Fatima Esprito Santo Rita Guerreiro Vanda Cabrinha Pires Lus E V Pessanha And Isabel M Gomes

Mainland Portugal (37°-42° N latitude) is located in the transitional region between the subtropical anticyclone and the subpolar depression zones. In addition to latitude, its orography and the effect of the Atlantic Ocean are the major factors affecting the climate of the mainland Portugal. The highest altitudes vary from 1000 m to 1500 m, with the exception of the Serra da Estrela range (figure 14.1), whose peak is just below 2000 m. The regions farthest from the Atlantic Ocean are around 220 km away.

Portugal has a total area of 9.2 million ha, 41% of which is devoted to cropland.
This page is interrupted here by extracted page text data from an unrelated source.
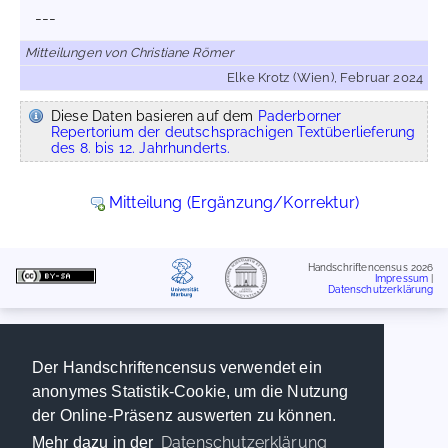
---
Mitteilungen von Christiane Römer
Elke Krotz (Wien), Februar 2024
Diese Daten basieren auf dem
Paderborner
Repertorium der deutschsprachigen Textüberlieferung
des 8. bis 12. Jahrhunderts.
Mitteilung (Ergänzung/Korrektur)
Handschriftencensus 2026
Impressum
|
Datenschutzerklärung
Der Handschriftencensus verwendet ein
anonymes Statistik-Cookie, um die Nutzung
der Online-Präsenz auswerten zu können.
Datenschutzerklärung
Mehr dazu in der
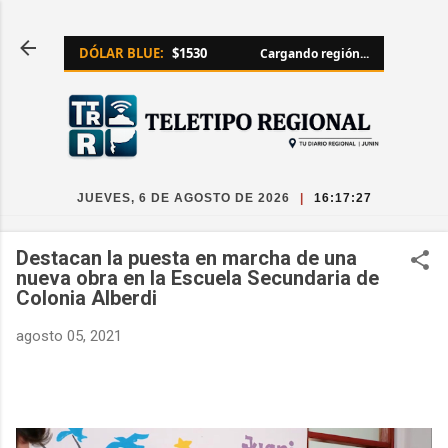
Ir al contenido principal
DÓLAR BLUE:
$1530
Cargando región...
JUEVES, 6 DE AGOSTO DE 2026
|
16:17:27
Destacan la puesta en marcha de una
nueva obra en la Escuela Secundaria de
Colonia Alberdi
agosto 05, 2021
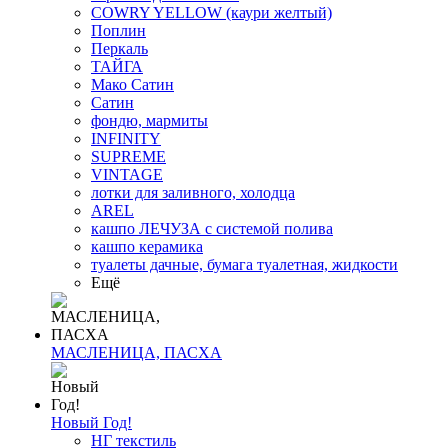
COWRY YELLOW (каури желтый)
Поплин
Перкаль
ТАЙГА
Мако Сатин
Сатин
фондю, мармиты
INFINITY
SUPREME
VINTAGE
лотки для заливного, холодца
AREL
кашпо ЛЕЧУЗА с системой полива
кашпо керамика
туалеты дачные, бумага туалетная, жидкости
Ещё
МАСЛЕНИЦА, ПАСХА
Новый Год!
НГ текстиль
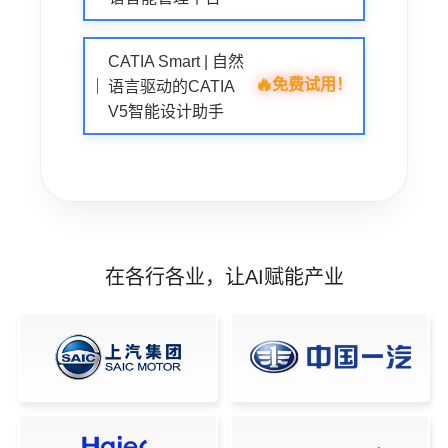
CATIA Smart | 自然
🔥
免费试用！
语言驱动的CATIA
V5智能设计助手
在各行各业，让AI赋能产业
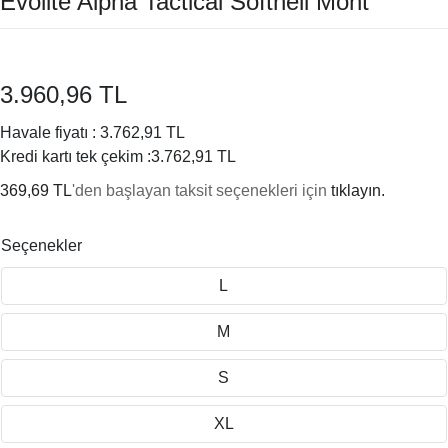
Evolite Alpha Tactical Softhell Mont
3.960,96 TL
Havale fiyatı :
3.762,91 TL
Kredi kartı tek çekim :
3.762,91 TL
369,69 TL
'den başlayan taksit seçenekleri için
tıklayın.
Seçenekler
L
M
S
XL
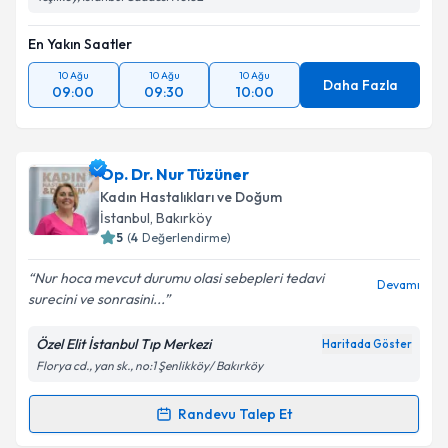
En Yakın Saatler
10 Ağu
10 Ağu
10 Ağu
Daha Fazla
09:00
09:30
10:00
Op. Dr. Nur Tüzüner
Kadın Hastalıkları ve Doğum
İstanbul
, Bakırköy
5
(
4
Değerlendirme)
Nur hoca mevcut durumu olasi sebepleri tedavi
Devamı
surecini ve sonrasini...
Özel Elit İstanbul Tıp Merkezi
Haritada Göster
Florya cd., yan sk., no:1 Şenlikköy/ Bakırköy
Randevu Talep Et
Randevu Takvimi Talebi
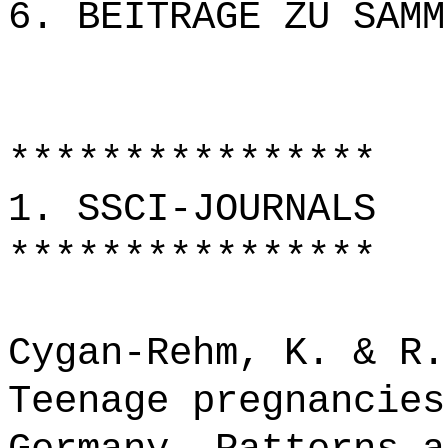
6. BEITRÄGE ZU SAMM
****************
1. SSCI-JOURNALS
****************
Cygan-Rehm, K. & R.
Teenage pregnancies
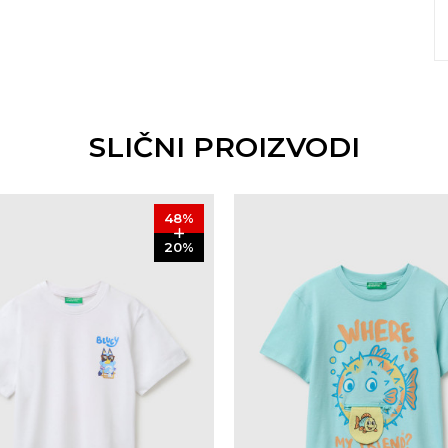
SLIČNI PROIZVODI
48
%
20
%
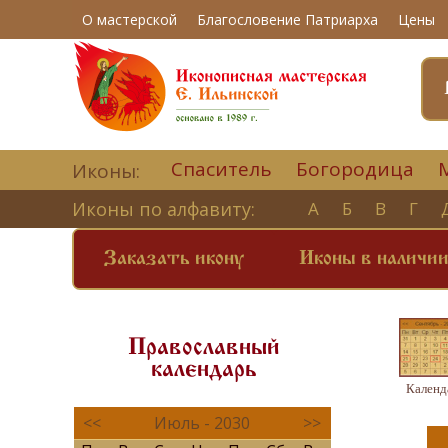
О мастерской
Благословение Патриарха
Цены
Спаситель
Богородица
Иконы:
Иконы по алфавиту:
А
Б
В
Г
Заказать икону
Иконы в наличи
Православный
календарь
Календ
<<
Июль - 2030
>>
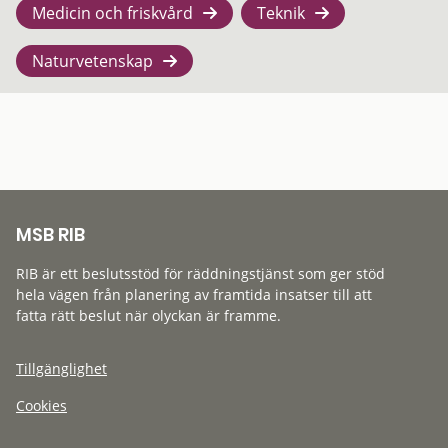
Medicin och friskvård
Teknik
Naturvetenskap
MSB RIB
RIB är ett beslutsstöd för räddningstjänst som ger stöd
hela vägen från planering av framtida insatser till att
fatta rätt beslut när olyckan är framme.
Tillgänglighet
Cookies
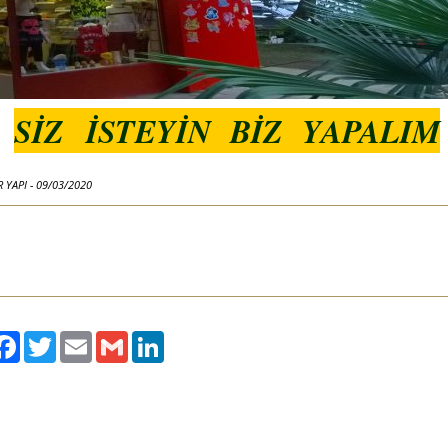
SİZ İSTEYİN BİZ YAPALIM
 YAPI - 09/03/2020
ylaş
Facebook
Twitter
Email
Gmail
LinkedIn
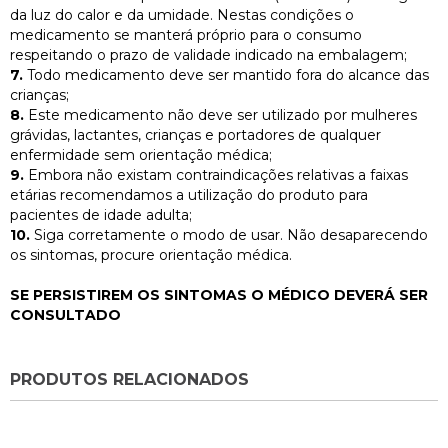
da luz do calor e da umidade. Nestas condições o
medicamento se manterá próprio para o consumo
respeitando o prazo de validade indicado na embalagem;
7.
Todo medicamento deve ser mantido fora do alcance das
crianças;
8.
Este medicamento não deve ser utilizado por mulheres
grávidas, lactantes, crianças e portadores de qualquer
enfermidade sem orientação médica;
9.
Embora não existam contraindicações relativas a faixas
etárias recomendamos a utilização do produto para
pacientes de idade adulta;
10.
Siga corretamente o modo de usar. Não desaparecendo
os sintomas, procure orientação médica.
SE PERSISTIREM OS SINTOMAS O MÉDICO DEVERÁ SER
CONSULTADO
PRODUTOS RELACIONADOS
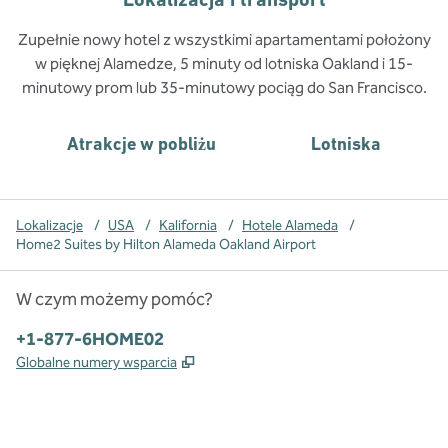
Zupełnie nowy hotel z wszystkimi apartamentami położony
w pięknej Alamedze, 5 minuty od lotniska Oakland i 15-
minutowy prom lub 35-minutowy pociąg do San Francisco.
Atrakcje w pobliżu
Lotniska
Lokalizacje
/
USA
/
Kalifornia
/
Hotele Alameda
/
Home2 Suites by Hilton Alameda Oakland Airport
W czym możemy pomóc?
Telefon:
+1-877-6HOME02
,
Otwiera treści w nowej karcie
Globalne numery wsparcia
x
facebook
instagram
,
Otwiera nową kartę
,
Otwiera nową kartę
,
Otwiera nową kartę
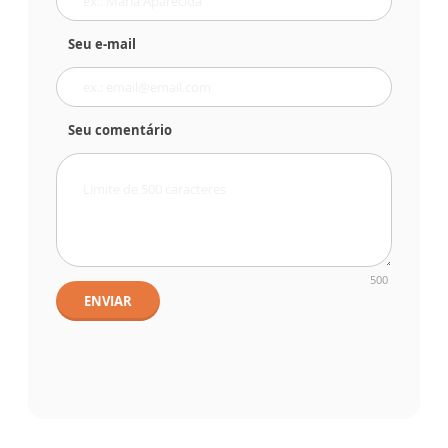
Seu e-mail
Seu comentário
500
ENVIAR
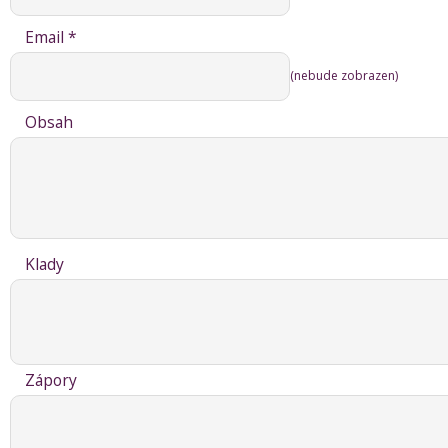
Email *
(nebude zobrazen)
Obsah
Klady
Zápory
Although agricultural practices in some regions are still traditional and not competitive, they are slowly becoming more and more industrialized and employ about 20% of the active population, which includes employment in agricultural industries as well. The inclusion of Portugal to the European Community in 1986, on the one hand, provided financial resources, but, on the other hand, caused agricultural policy to become more dependent on community policies. Farm size has doubled since the 1970s with increased mechanization.

Wine production is the most important agricultural activity, which contributes significantly to Portugal's economy (GPPAA, 1999). Among fruit trees, apples and citrus fruit have the highest productions, about 250,000 tons and 230,000 tons per year, respectively. Olive trees produce about 40,000 tons of olive oil per year (GPPAA, 1999). Food grain production is relatively low and not enough for domestic use. This is mainly due to the prevailing climate.